In his 2021 year-end report, US Supreme Court Chief Justice John Roberts stressed the importance of ensuring the federal judiciary retains its institutional independence.
Speaking on the constitutional importance of the Court’s ability to self govern and institute reforms of its own accord without undue Congressional influence, he wrote:
The judiciary’s power to manage its internal affairs insulates courts from inappropriate political influence and is crucial to preserving public trust in its work as a separate and coequal branch of government … self-governing bodies of judges from the front lines are in the best position to study and solve—and to work in partnership with Congress in the event change in the law is necessary.”
The report addressed concerns of judicial ethics brought to the fore by a September 2021 Wall Street Journal (WSJ) investigation, which reported that between 2010 and 2018, 131 federal judges violated federal conflict-of-interest law 28 U.S.C. §455 by participating in 685 cases involving companies in which either they or their family members owned shares.
While noting that the 685 recorded cases statistically amounted to less than three hundredths of one percent of the total 2.5 million civil cases litigated during that time, Chief Justice Roberts affirmed the need for more rigorous ethics training programs, among other preventative measures.
The WSJ investigation prompted the House of Representatives to pass the Courthouse Ethics and Transparency Act by an overwhelming majority, and with bipartisan support. The Act would require federal judges, excluding judges of the Supreme Court, to disclose stock sales and purchases in sums greater than $1,000 within 45 days of the transaction.
The report also discussed the judiciary’s plans with respect to ensuring the adequacy of mechanisms aimed at preventing such issues of public concern sexual harassment and conflict-of-interest detection.
While the report noted that sexual harassment was not pervasive in the federal judiciary, the Judicial Conference accepted the recommendations of the Federal Judiciary Workplace Conduct Working Group to revise codes of conduct, increase training, and strengthen and streamline internal procedures for identifying and correcting misconduct.

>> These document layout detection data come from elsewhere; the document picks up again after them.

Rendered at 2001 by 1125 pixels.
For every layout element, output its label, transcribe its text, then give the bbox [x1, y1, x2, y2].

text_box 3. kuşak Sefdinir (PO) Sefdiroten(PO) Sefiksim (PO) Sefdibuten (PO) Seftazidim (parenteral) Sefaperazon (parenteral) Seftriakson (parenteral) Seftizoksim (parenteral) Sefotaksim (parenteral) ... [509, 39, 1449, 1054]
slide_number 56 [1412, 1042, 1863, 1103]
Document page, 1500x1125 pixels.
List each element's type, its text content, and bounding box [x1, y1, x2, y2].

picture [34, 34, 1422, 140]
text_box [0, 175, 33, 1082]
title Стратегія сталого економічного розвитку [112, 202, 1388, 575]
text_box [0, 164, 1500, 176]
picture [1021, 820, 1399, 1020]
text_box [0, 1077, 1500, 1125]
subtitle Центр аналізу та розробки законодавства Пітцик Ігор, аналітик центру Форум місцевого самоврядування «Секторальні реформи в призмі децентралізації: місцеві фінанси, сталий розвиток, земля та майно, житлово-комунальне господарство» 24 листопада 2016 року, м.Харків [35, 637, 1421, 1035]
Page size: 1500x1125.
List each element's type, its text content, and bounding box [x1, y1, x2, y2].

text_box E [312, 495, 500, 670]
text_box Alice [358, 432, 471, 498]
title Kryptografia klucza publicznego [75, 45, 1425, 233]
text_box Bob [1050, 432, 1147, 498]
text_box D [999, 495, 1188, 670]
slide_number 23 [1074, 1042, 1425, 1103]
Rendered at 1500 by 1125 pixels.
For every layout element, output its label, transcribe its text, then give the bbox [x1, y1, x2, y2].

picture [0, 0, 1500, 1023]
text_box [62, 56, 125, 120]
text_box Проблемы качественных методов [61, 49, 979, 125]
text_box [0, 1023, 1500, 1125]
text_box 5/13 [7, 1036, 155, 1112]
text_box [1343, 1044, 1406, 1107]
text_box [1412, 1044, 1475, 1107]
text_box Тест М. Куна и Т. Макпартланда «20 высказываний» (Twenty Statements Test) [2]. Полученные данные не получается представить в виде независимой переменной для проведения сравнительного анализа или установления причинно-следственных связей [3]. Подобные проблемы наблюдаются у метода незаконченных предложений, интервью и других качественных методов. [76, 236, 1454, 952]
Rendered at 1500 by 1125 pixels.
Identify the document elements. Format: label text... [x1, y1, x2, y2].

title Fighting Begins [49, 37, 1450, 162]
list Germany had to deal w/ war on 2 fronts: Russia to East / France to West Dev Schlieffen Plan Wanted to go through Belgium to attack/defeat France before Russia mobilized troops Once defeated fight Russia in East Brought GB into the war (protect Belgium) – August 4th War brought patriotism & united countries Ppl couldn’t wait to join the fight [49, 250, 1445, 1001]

On better detection of conflict-of-interest, Chief Justice Roberts stated that the Administrative Office along with the committees of Judicial Conference have begun:
a review of the current case-management software to improve automated detection of potential conflicts … [and] to enhance the ethics training and refresher courses to ensure that judges are both aware of their obligations and know how to use the conflict-checking tools effectively.
The Biden-appointed Presidential Commission on the Supreme Court, which submitted its draft final report last month, received no mention in the Chief Justice’s annual report.